**TASK OBJECTIVE:** Copy out the text of each of the records below, substituting "Applicant" for every occurrence of "Candidate" and keeping everything else the same.

**RECORDED DATA:**

*****

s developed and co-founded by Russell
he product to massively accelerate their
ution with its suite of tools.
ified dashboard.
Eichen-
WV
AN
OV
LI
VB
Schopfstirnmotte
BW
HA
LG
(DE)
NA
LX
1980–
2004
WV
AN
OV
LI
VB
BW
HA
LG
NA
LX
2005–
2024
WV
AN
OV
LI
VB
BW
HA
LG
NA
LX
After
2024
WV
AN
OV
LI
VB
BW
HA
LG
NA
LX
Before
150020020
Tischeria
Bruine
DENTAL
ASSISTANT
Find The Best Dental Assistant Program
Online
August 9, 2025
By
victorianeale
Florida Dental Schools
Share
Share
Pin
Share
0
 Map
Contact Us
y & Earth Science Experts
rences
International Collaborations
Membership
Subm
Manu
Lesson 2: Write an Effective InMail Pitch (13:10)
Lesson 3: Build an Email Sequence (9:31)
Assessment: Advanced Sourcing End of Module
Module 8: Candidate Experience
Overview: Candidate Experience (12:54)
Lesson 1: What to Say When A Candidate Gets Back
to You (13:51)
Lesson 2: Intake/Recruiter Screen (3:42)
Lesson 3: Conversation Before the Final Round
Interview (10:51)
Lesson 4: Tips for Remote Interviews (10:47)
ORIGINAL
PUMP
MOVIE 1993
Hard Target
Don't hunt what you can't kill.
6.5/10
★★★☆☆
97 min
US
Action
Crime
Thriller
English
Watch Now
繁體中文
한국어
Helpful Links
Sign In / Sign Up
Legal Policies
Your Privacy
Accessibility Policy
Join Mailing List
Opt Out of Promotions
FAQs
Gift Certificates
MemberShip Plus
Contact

*****

**TASK RESPONSE:**
s developed and co-founded by Russell
he product to massively accelerate their
ution with its suite of tools.
ified dashboard.
Eichen-
WV
AN
OV
LI
VB
Schopfstirnmotte
BW
HA
LG
(DE)
NA
LX
1980–
2004
WV
AN
OV
LI
VB
BW
HA
LG
NA
LX
2005–
2024
WV
AN
OV
LI
VB
BW
HA
LG
NA
LX
After
2024
WV
AN
OV
LI
VB
BW
HA
LG
NA
LX
Before
150020020
Tischeria
Bruine
DENTAL
ASSISTANT
Find The Best Dental Assistant Program
Online
August 9, 2025
By
victorianeale
Florida Dental Schools
Share
Share
Pin
Share
0
 Map
Contact Us
y & Earth Science Experts
rences
International Collaborations
Membership
Subm
Manu
Lesson 2: Write an Effective InMail Pitch (13:10)
Lesson 3: Build an Email Sequence (9:31)
Assessment: Advanced Sourcing End of Module
Module 8: Applicant Experience
Overview: Applicant Experience (12:54)
Lesson 1: What to Say When A Applicant Gets Back
to You (13:51)
Lesson 2: Intake/Recruiter Screen (3:42)
Lesson 3: Conversation Before the Final Round
Interview (10:51)
Lesson 4: Tips for Remote Interviews (10:47)
ORIGINAL
PUMP
MOVIE 1993
Hard Target
Don't hunt what you can't kill.
6.5/10
★★★☆☆
97 min
US
Action
Crime
Thriller
English
Watch Now
繁體中文
한국어
Helpful Links
Sign In / Sign Up
Legal Policies
Your Privacy
Accessibility Policy
Join Mailing List
Opt Out of Promotions
FAQs
Gift Certificates
MemberShip Plus
Contact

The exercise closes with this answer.